While the submitted plan cites a past traffic load for the former school of 372 trips per day, this calculation is based on standard assumptions, not actual use. The now-demolished school didn’t operate at full capacity for years, and even while it did many students walked or carpooled, generating few trips to the site. The claim that the site will generate roughly half the car trips of the previous use is simply disingenuous. More relevant: 200+ new trips per day after development.


Developer Foreman’s team plans to design and build the houses along 4th Street and sell the large back lots for individual development. Design guidelines would be provided for all homes. Typically the city grants three years for a project of this size to be completed, though extensions have been liberally granted during the economic downturn. Plans call for extensive regrading with some material leaving the site. Construction impact on the neighborhood will be considerable, and we advocate a tight construction timeline and particularly strict oversight of the cut and fill phase.

Parking and Site Access

Parking plans submitted call for two-car garages for all 23 homes, with limited additional parking throughout the site. City staff comments express concern about whether this will be adequate for the neighborhood, and Friends agrees. With inevitable drop-ins and ongoing visitor parking needs for the Mt. Sanitas trailhead, we recommend the city insist on options to provide adequate parking on and off the site. With only one access point into the site, Friends also assumes the development team will follow city direction to improve proposed site access and circulation.

Water Rights

The site comes with water rights to the Silver Lake Ditch, a portion of which will be negotiated with the city. We wouldn’t be surprised if this becomes a contentious issue with existing ditch rights holders.

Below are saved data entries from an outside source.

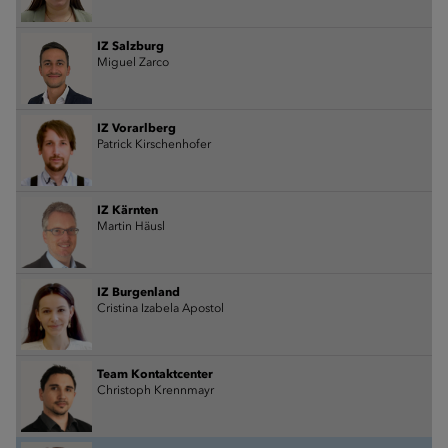
IZ Salzburg
Miguel Zarco
IZ Vorarlberg
Patrick Kirschenhofer
IZ Kärnten
Martin Häusl
IZ Burgenland
Cristina Izabela Apostol
Team Kontaktcenter
Christoph Krennmayr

Friends of Mt. Sanitas believes this small, unique piece of our city should be an example of the best Boulder can do. By insisting on the highest standards of concept, creativity, and execution, our neighborhood can show respect for a place we love and visit hundreds of times each week.

Email or mail your comments and concerns to the Planning Board prior to the March 15th meeting, or plan to speak if you can. Public participation is always welcome!